# A few questions before purchase



## bertp (Sep 24, 2018)

I have never used a TIvo and I am considering buying a new Bolt 1tb and 1 mini

1) Do I really need to have wired Ethernet if I am NOT going to be transmitting 4k signals to the mini? or will my current home wifi network be sufficient for supporting transmission to 1 mini attached to a tv bought about 6 years ago?

2) I don't have cable yet but am planning on getting cable for Charter/Spectrum in the near future. Will there be any problems initially setting up the bolt for over the air and then later re-configuring to instead use cable when I get the cable installed?

3) Is it better to go ahead and purchase the all-in service plan? If I start month-to-month or yearly service plan, can I expect there may be a promotion where I may upgrade to the all-in service plan at a discount?


----------



## TonyD79 (Jan 4, 2002)

1. Minis do not support wireless natively. Bolts do. You can use an adaptor. Look for discussions elsewhere. 

2. No, just rerun guided setup. You may have to adjust one passes afterwards. 

3. I have no opinion.


----------



## mdavej (Aug 13, 2015)

1. Ethernet over your existing coax (Moca) is also an option and built in to both the Bolt and Mini. Wifi might work, but Mini's aren't very robust when glitches occur. 

2. I usually don't have to modify my one passes at all when switching from cable to OTA and back. Obviously OTA has fewer channels than cable, so one passes for cable only networks would never record.

(Stored records)

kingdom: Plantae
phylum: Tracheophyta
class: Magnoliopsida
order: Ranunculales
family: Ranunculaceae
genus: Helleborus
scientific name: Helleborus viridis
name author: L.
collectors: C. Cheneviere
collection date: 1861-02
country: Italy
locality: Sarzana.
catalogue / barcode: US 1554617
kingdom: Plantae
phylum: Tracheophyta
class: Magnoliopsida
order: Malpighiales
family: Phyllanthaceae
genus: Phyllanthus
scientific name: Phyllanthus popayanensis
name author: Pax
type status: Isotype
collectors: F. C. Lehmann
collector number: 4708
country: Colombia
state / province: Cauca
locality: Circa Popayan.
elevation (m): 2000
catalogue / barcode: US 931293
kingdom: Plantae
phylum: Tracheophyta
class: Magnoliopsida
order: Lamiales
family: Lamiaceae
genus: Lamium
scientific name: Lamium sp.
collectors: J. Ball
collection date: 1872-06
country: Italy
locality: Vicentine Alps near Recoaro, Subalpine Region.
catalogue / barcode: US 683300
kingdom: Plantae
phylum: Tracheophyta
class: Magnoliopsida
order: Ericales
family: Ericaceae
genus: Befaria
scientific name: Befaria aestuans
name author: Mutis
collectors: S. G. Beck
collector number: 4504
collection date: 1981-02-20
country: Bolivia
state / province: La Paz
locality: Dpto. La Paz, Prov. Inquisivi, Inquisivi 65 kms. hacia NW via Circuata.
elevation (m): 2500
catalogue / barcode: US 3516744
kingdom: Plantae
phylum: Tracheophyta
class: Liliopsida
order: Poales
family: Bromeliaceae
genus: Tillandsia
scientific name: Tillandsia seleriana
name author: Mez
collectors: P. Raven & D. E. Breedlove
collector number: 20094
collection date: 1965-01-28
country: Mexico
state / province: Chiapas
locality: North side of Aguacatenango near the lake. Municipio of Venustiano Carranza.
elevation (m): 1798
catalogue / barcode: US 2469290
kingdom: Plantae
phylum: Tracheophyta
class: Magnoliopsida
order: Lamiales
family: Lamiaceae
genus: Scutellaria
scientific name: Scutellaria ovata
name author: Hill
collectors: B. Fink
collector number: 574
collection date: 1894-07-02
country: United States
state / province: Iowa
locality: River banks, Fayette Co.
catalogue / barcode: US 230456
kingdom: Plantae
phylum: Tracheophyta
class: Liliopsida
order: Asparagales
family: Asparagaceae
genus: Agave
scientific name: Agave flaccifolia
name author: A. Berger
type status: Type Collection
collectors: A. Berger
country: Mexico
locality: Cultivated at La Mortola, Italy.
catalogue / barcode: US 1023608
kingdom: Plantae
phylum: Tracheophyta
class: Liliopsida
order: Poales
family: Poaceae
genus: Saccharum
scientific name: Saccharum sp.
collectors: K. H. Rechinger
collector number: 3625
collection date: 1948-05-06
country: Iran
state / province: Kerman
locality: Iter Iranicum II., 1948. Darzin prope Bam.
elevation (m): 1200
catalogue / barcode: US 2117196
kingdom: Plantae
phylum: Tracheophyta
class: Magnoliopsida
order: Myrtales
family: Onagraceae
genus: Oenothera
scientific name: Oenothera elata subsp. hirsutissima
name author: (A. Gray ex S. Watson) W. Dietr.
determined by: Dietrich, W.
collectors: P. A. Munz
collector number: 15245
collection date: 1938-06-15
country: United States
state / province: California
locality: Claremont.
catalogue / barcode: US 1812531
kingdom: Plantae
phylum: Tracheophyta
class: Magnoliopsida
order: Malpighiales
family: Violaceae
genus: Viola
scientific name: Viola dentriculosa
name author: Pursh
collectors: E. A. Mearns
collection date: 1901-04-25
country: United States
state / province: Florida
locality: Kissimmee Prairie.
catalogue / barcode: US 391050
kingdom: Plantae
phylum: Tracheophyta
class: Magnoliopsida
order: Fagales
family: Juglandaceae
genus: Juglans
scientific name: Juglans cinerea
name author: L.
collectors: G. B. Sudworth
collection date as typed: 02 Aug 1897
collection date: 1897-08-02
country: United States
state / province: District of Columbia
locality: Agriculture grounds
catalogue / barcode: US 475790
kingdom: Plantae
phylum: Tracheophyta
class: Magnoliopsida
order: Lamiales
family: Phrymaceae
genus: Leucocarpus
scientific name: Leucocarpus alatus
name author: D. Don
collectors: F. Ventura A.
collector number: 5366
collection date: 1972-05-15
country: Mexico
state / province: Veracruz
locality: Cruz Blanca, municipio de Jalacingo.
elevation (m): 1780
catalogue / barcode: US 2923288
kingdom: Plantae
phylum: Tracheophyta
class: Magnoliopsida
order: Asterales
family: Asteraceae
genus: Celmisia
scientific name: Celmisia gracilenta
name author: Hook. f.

- _Tasks for this exercise_
• A. Copy out, exactly, every line of the listing from the one containing "collection date: 1894-07-02" down to the one containing "collection date: 1901-04-25", with both of those lines included.
• B. Extend the TiVo purchase thread, picking up right after its last sentence.
The listing has no connection to the TiVo purchase thread.

- _Outputs_
• A.
collection date: 1894-07-02
country: United States
state / province: Iowa
locality: River banks, Fayette Co.
catalogue / barcode: US 230456
kingdom: Plantae
phylum: Tracheophyta
class: Liliopsida
order: Asparagales
family: Asparagaceae
genus: Agave
scientific name: Agave flaccifolia
name author: A. Berger
type status: Type Collection
collectors: A. Berger
country: Mexico
locality: Cultivated at La Mortola, Italy.
catalogue / barcode: US 1023608
kingdom: Plantae
phylum: Tracheophyta
class: Liliopsida
order: Poales
family: Poaceae
genus: Saccharum
scientific name: Saccharum sp.
collectors: K. H. Rechinger
collector number: 3625
collection date: 1948-05-06
country: Iran
state / province: Kerman
locality: Iter Iranicum II., 1948. Darzin prope Bam.
elevation (m): 1200
catalogue / barcode: US 2117196
kingdom: Plantae
phylum: Tracheophyta
class: Magnoliopsida
order: Myrtales
family: Onagraceae
genus: Oenothera
scientific name: Oenothera elata subsp. hirsutissima
name author: (A. Gray ex S. Watson) W. Dietr.
determined by: Dietrich, W.
collectors: P. A. Munz
collector number: 15245
collection date: 1938-06-15
country: United States
state / province: California
locality: Claremont.
catalogue / barcode: US 1812531
kingdom: Plantae
phylum: Tracheophyta
class: Magnoliopsida
order: Malpighiales
family: Violaceae
genus: Viola
scientific name: Viola dentriculosa
name author: Pursh
collectors: E. A. Mearns
collection date: 1901-04-25

• B.
3. I wouldn't count on a promo until much, much later. If you want to save money on All-In, get a Roamio OTA and a cable card bracket. This is far less expensive than Bolt plus All-In.


----------



## krkaufman (Nov 25, 2003)

1. TiVo only officially supports wired Ethernet or MoCA(coax) network connections for any boxes part of a whole home setup; however, many people have been able to get Powerline or Wi-Fi to work. YMMV, and don't expect help from TiVo on the DIY approach. Chances of success improve as more boxes are wired to the network.

2. If still Charter if/when the time comes, you'll likely also require a Tuning Adapter at the DVR location, in addition to a CableCARD, for Switched Digital Video (SDV).


----------



## bertp (Sep 24, 2018)

Thanks for the helpful replies guys! What a great community you have here!


----------



## Tony_T (Nov 2, 2017)

bertp said:


> 3) Is it better to go ahead and purchase the all-in service plan? If I start month-to-month or yearly service plan, can I expect there may be a promotion where I may upgrade to the all-in service plan at a discount?


I got my 1st Tivo (Bolt w/Lifetime) last year during the Black Friday deals.
So, if you can wait 2 months they _should_ have some deals again.


----------



## fcfc2 (Feb 19, 2015)

bertp said:


> I have never used a TIvo and I am considering buying a new Bolt 1tb and 1 mini
> 
> 1) Do I really need to have wired Ethernet if I am NOT going to be transmitting 4k signals to the mini? or will my current home wifi network be sufficient for supporting transmission to 1 mini attached to a tv bought about 6 years ago?
> 
> ...


If you decide to go with the lifetime option, seriously check out Ebay as compared to buying directly from Tivo, many folks bought into the last upgrade deal just to resell the Bolts they got. Many of these are on Ebay now and you should be able to save $100-200 over Tivos retail prices. Also even the non-VOX Bolts can be upgraded to the latest Hydra interface with the addition of a VOX remote. Also, you may just decide to keep the old interface, the likes/dislikes for the new Hydra interface are about 50/50.


----------



## chicagobrownblue (May 29, 2008)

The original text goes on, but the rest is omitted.